• [Action item]: Please filter the entries and return only the lines that include "Segmenter".

• [Excerpted data]:
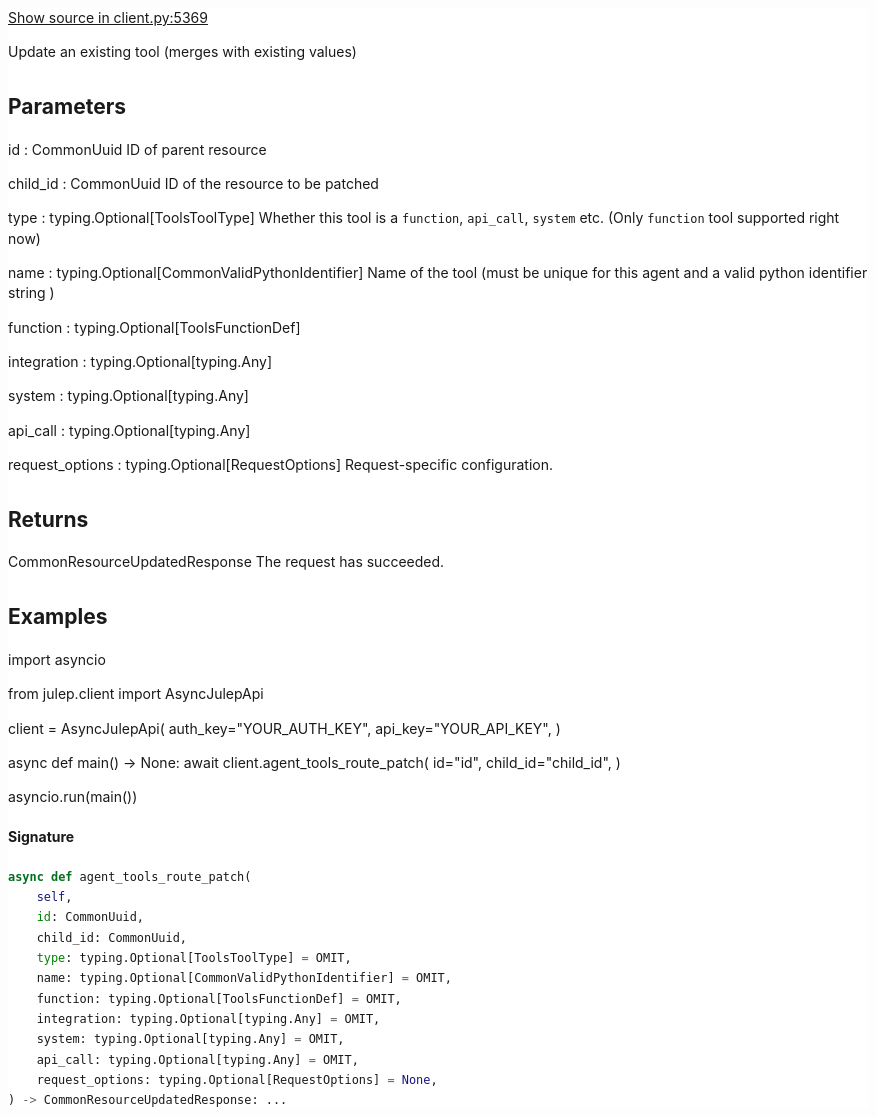 [Show source in client.py:5369](../../../../../../julep/api/client.py#L5369)

Update an existing tool (merges with existing values)

Parameters
----------
id : CommonUuid
    ID of parent resource

child_id : CommonUuid
    ID of the resource to be patched

type : typing.Optional[ToolsToolType]
    Whether this tool is a `function`, `api_call`, `system` etc. (Only `function` tool supported right now)

name : typing.Optional[CommonValidPythonIdentifier]
    Name of the tool (must be unique for this agent and a valid python identifier string )

function : typing.Optional[ToolsFunctionDef]

integration : typing.Optional[typing.Any]

system : typing.Optional[typing.Any]

api_call : typing.Optional[typing.Any]

request_options : typing.Optional[RequestOptions]
    Request-specific configuration.

Returns
-------
CommonResourceUpdatedResponse
    The request has succeeded.

Examples
--------
import asyncio

from julep.client import AsyncJulepApi

client = AsyncJulepApi(
    auth_key="YOUR_AUTH_KEY",
    api_key="YOUR_API_KEY",
)

async def main() -> None:
    await client.agent_tools_route_patch(
        id="id",
        child_id="child_id",
    )

asyncio.run(main())

#### Signature

```python
async def agent_tools_route_patch(
    self,
    id: CommonUuid,
    child_id: CommonUuid,
    type: typing.Optional[ToolsToolType] = OMIT,
    name: typing.Optional[CommonValidPythonIdentifier] = OMIT,
    function: typing.Optional[ToolsFunctionDef] = OMIT,
    integration: typing.Optional[typing.Any] = OMIT,
    system: typing.Optional[typing.Any] = OMIT,
    api_call: typing.Optional[typing.Any] = OMIT,
    request_options: typing.Optional[RequestOptions] = None,
) -> CommonResourceUpdatedResponse: ...
```
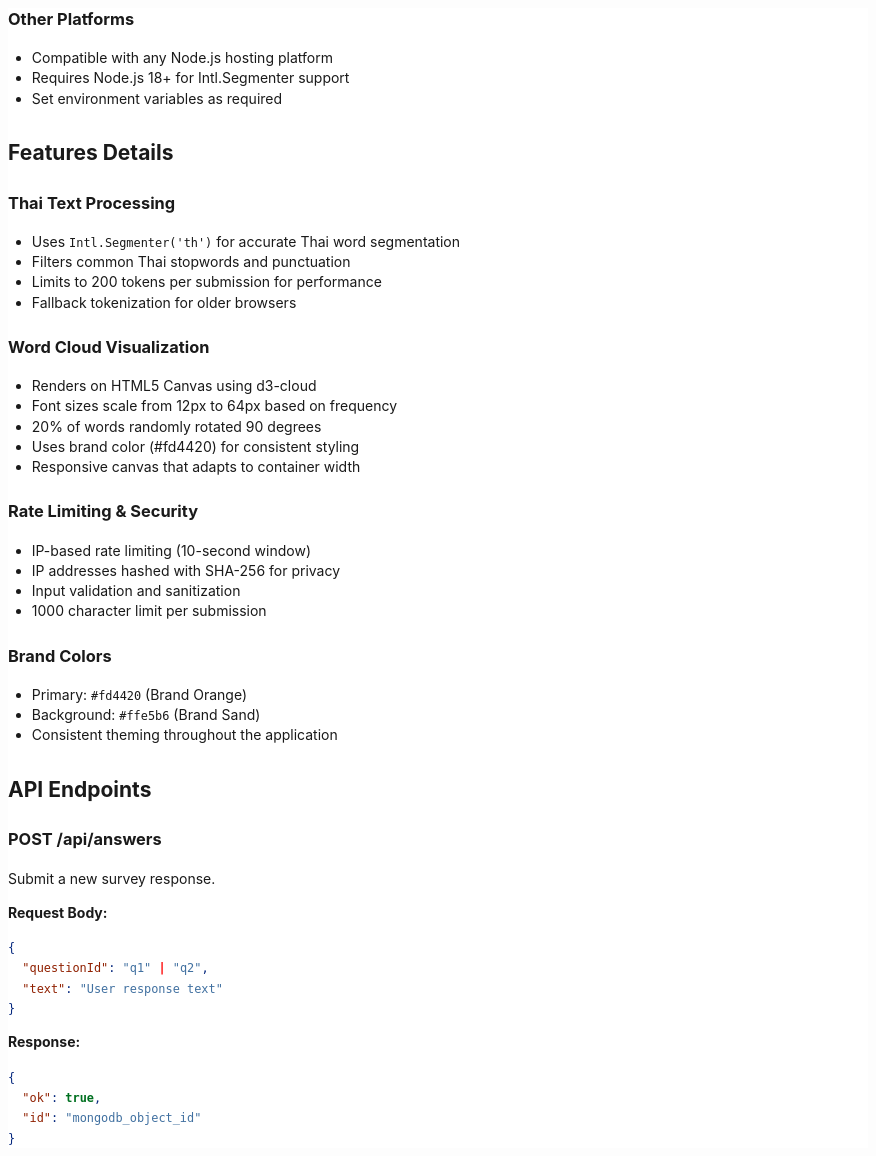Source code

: ### Other Platforms

- Compatible with any Node.js hosting platform
- Requires Node.js 18+ for Intl.Segmenter support
- Set environment variables as required

## Features Details

### Thai Text Processing

- Uses `Intl.Segmenter('th')` for accurate Thai word segmentation
- Filters common Thai stopwords and punctuation
- Limits to 200 tokens per submission for performance
- Fallback tokenization for older browsers

### Word Cloud Visualization

- Renders on HTML5 Canvas using d3-cloud
- Font sizes scale from 12px to 64px based on frequency
- 20% of words randomly rotated 90 degrees
- Uses brand color (#fd4420) for consistent styling
- Responsive canvas that adapts to container width

### Rate Limiting & Security

- IP-based rate limiting (10-second window)
- IP addresses hashed with SHA-256 for privacy
- Input validation and sanitization
- 1000 character limit per submission

### Brand Colors

- Primary: `#fd4420` (Brand Orange)
- Background: `#ffe5b6` (Brand Sand)
- Consistent theming throughout the application

## API Endpoints

### POST /api/answers
Submit a new survey response.

**Request Body:**
```json
{
  "questionId": "q1" | "q2",
  "text": "User response text"
}
```

**Response:**
```json
{
  "ok": true,
  "id": "mongodb_object_id"
}
```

• [Solution to this exercise]:
- Requires Node.js 18+ for Intl.Segmenter support
- Uses `Intl.Segmenter('th')` for accurate Thai word segmentation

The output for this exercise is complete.